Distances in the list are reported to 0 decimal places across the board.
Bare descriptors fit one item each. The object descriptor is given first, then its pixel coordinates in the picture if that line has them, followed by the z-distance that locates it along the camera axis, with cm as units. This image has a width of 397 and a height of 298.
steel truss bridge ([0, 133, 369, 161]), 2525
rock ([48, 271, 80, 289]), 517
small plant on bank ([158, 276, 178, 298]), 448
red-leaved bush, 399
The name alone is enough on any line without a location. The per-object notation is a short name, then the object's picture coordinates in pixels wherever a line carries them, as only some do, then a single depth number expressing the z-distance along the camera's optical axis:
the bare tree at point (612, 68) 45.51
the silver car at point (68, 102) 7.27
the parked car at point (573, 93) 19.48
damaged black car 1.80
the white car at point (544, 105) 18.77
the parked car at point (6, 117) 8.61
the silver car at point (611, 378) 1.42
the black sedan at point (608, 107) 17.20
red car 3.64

◆ ◆ ◆ ◆ ◆

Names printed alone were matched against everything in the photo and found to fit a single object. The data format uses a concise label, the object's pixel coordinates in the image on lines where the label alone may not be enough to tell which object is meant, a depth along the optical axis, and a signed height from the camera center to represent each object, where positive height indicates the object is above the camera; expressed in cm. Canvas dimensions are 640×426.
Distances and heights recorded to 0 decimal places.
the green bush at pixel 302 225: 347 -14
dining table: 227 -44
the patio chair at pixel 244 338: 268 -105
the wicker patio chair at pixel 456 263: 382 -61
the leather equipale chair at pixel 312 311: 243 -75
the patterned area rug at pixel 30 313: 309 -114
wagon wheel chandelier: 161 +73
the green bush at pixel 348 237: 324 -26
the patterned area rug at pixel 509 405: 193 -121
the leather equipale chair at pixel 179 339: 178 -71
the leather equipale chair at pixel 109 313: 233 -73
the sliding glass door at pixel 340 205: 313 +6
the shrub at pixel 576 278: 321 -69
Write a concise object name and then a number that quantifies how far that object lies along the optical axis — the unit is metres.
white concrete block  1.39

◆ ◆ ◆ ◆ ◆

- **Work to be completed**
Which lines run from the one holding "Distances in the" through the one holding "red car 3.64" in the records above? Repeat them exactly, both included, and nothing more.

- **Answer to this exercise**
Distances in the list are reported to 0 decimal places across the board.
Bare descriptors fit one item each. The object descriptor is given first, then its pixel coordinates in the picture if that line has them, followed by the z-distance that locates it along the camera axis, with cm as units. This image has a width of 397 and a height of 298.
steel truss bridge ([0, 133, 369, 161]), 2525
rock ([48, 271, 80, 289]), 517
small plant on bank ([158, 276, 178, 298]), 448
red-leaved bush, 399
The name alone is enough on any line without a location. The per-object notation is a short name, then the object's picture coordinates in pixels wherever a line carries them, as only some do, then a single depth number expressing the z-distance along the camera's optical axis:
the bare tree at point (612, 68) 45.51
the silver car at point (68, 102) 7.27
the parked car at point (573, 93) 19.48
damaged black car 1.80
the white car at point (544, 105) 18.77
the parked car at point (6, 117) 8.61
the silver car at point (611, 378) 1.42
the black sedan at point (608, 107) 17.20
red car 3.64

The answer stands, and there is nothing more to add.